The 32-years-old hair to the Saudi throne has contradicted his own account on the connection between the House of Saud and the Wahhabi ideology.
This week, Saudi Crown Prince Mohammad bin Salman pretended he knows nothing about Wahhabism.
“Please define it for us. We’re not familiar with it. We don’t know about it,” bin Salman said in an interview with the US-based The Atlantic magazine published on April 2.
“No one can define Wahhabism. There is no Wahhabism. We don’t believe we have Wahhabism.
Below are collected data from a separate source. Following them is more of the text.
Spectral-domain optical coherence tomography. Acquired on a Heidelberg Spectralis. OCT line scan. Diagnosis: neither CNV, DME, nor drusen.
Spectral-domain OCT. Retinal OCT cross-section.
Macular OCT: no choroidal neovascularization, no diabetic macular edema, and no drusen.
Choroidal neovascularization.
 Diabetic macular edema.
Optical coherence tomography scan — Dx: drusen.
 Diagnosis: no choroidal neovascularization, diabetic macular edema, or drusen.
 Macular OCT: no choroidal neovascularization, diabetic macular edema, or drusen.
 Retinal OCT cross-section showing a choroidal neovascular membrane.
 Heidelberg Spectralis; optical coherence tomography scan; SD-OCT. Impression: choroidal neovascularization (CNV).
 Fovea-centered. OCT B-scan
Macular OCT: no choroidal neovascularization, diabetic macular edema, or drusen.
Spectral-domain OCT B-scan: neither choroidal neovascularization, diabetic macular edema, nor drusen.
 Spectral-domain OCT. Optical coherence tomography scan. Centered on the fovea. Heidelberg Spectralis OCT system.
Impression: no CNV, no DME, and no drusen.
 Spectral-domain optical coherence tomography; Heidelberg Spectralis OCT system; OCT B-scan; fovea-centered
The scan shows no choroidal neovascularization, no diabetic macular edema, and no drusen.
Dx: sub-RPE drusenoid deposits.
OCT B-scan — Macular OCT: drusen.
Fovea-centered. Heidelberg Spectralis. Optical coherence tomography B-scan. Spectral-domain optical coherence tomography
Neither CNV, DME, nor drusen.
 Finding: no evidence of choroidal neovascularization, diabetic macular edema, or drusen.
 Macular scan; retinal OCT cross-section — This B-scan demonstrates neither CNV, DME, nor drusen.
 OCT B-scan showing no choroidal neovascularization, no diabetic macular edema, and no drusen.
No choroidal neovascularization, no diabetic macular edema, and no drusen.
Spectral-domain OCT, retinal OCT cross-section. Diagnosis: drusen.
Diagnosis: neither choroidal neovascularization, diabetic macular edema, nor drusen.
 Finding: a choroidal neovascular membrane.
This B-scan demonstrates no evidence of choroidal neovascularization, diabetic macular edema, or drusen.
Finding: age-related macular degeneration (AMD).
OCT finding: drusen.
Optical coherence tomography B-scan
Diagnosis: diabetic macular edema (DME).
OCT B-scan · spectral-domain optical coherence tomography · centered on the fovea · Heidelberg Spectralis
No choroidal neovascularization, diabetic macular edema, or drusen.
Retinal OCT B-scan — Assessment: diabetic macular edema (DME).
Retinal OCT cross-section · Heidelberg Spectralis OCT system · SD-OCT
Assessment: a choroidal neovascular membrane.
We believe we have, in Saudi Arabia, Sunni and Shia,” the Saudi prince claimed.
However, bin Salman himself had acknowledged the role of Saudi government in spreading Wahhabism across the globe since 1980s.
In a talk with the Washington Post daily published on March 22, the Saudi prince said Saudi Arabia funded Wahhabism across the world as a result of Western countries asking Riyadh to help counter the Soviet Union during the Cold War.
Bin Salman said Saudi Arabia’s Western allies urged the country to invest in the construction and operation of (Wahhabi) mosques and madrassas overseas, in an effort to prevent encroachment in Muslim countries by the Soviet Union.
The crown prince went on to claim that successive Saudi governments had lost track of that effort and his government has to“get it all back”.
Wahhabism, founded in 18th-century by Muhammad ibn Abd al-Wahhab, is the version of Islam preached in and by Saudi Arabia.
It was originally the cornerstone of Saudi statehood, as the House of Saud could form its government early 20th century thanks to its alliance with Abd al-Wahhab descendants, the al-Sheikh family.
The sect has been described as an extreme interpretation of Islam, which sees followers of some Islamic sects including Shiites as apostates punishable by death.
Wahhabism is the trademark of many terror groups wreaking havoc in the Middle East and other regions, including the ISIS and Al-Qaeda.
The explosive growth of Wahhabism is blamed for the spread of global terrorism in the next decades.
The US State Department has estimated that over the past four decades Riyadh has invested more than $10bn into charitable foundations in an attempt to replace mainstream Sunni Islam with Wahhabism.
However, other estimates run as high as hundreds of billions of dollars.